Interview: Blade Runner Producers on their plans for the movie
The producers state their intentions for the film, including their desire to get Christopher Nolan on board!
Fans of the cult favourite Blade Runner were planted in front of their screens yesterday when news of another Blade runner movie hit the web-o-sphere. People were unsure on whether it would be a reboot, a sequel or even a prequel.
Well, the guys at io9 managed to get an interview with the Producers of the new film, Andrew Kosove, Broderick Johnson and Bud Yorkin, to see what they had to say. We found the following interesting!
On whether this will be a sequel or a prequel
Kosove: We don't know, we just don't know yet. When we know, we'll let you know. We don't know yet it's too early. The only way to answer that is to say that we will have a process where we will hear hear different ideas from writers or from potential directors who we will bring in, in combination with the writers, before determining. We could be open to either a prequel or a sequel.
Johnson: It's one of our favorite films, and we thought that the universe that has been created here is one that's full of ideas and possibilities. We're intellectually fascinated and ready to explore the themes that the movie invokes and the underlying material. At the end of the day those are the things that make great movies. Those and characters, it's an opportunity of a life time to try and explore this further.
What stories they could explore in the Blade runner Universe, and how replicants fit in
Kosove: That's an interesting question. I think for us, one of the things that made this so timely is the fact that we're all living, and we're kind of blessed to live in, what is essentially the industrial revolution age for technology. And it's changing at such a rapid pace. Because of that, and because of the fact that Philip K. Dick is quite brilliant at imagining a world that maybe doesn't exist but is very quickly getting here. There are opportunities to think about either what our world will be like in our almost immediate near future. Or to think about what the world is after Blade Runner, because we have things that have come into our being, things that are a part of our consciousness now that we couldn't have imaged many years ago.
I was in the Dallas airport a couple weeks ago, and there was a robot who was going through the airport cleaning. But it was also having conversations with people that were fluid conversations. It was quite extraordinary, and at that point I knew that we were on the verge of getting involved with this [Blade Runner film], and I thought about how fast the world is advancing and how possible Philip K. Dick's ideas were, and how much material was there to mine for the project, either the prequel or sequel.
Kosove:...the Pentagon is exploring all kinds of ways to engage in combat, without having to use actual human beings. You see it with the use of drones. The logical extension of that is exactly the world that Philip K. Dick imagined, which is coming to a point where something that was not human is being charged to do tasks that we don't want human beings to do. And what if there was a degree of humanity in these "people," and how would they respond? ...There's a wealth of material just mentioned casually when they introduce the Replicants — "Oh, she's a pleasure model, he's a combat droid." It's wide open.
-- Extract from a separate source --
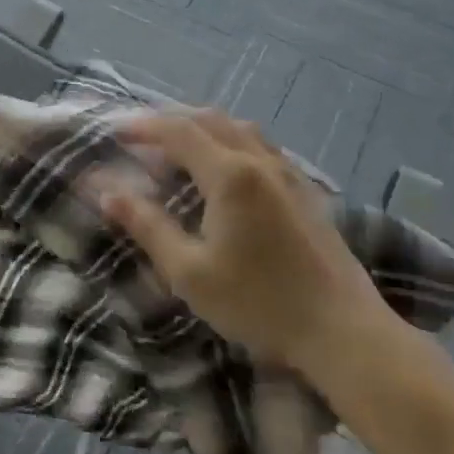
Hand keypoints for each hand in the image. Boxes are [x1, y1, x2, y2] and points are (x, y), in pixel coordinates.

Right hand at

Bud Yorkin: We are going to have Replicants, obviously. That's part of what we started with originally. We're certainly going to have Replicants involved. By the way, Replicants can be any number of ways, and involved in the way humans work and live. Replicants will be different in the end somewhere.
Kosove: I think that there's a unique aspect of Blade Runner, and it is absolutely right to be re-addressed now at this time in human history. That is the concept of what it means to be a human being. What does it mean to be human, to have empathy, to have feelings? That fundamental concept, given the Blade Runner lore and what an iconic property it is, for us, an irresistible intellectual exercise to see if we can figure out what would be an immediate pre-chapter or a following chapter to Blade Runner. And that's why we've thrown our hat into the ring and we're blessed to be in business with them and Bud.
On whether they have reached out to Ridely Scott?
Kosove: The answer to that question is as follows. I'm going to answer it very briefly — we won't say if we've reached out to Ridley Scott or not, but what we will say is that Ridley Scott's blessing to what we're doing is very important to Alcon. It's important to Bud [Yorkin], and certainly we have the greatest degree of respect to him as a filmmaker. He's one of the greatest living directors and one of the greatest directors of all time. So of course he's very important.
On who else they have their eye on to direct and/or write
Kosove: Yeah our friend Chris Nolan who we did Insomnia [with] would be in the pie in the sky for us....I think the methodology that Chris Nolan brought to Batman is precisely what we aspire to whomever the filmmaker is, whether Ridley comes back and joins us or it's someone else. It's precisely what we aspire to with Blade Runner, that's the template for us.
Sounds promising! If Chris Nolan does decide to take the wheel, then this would surely give the sequel/prequel enough credibility for all of the fans of the original (including us).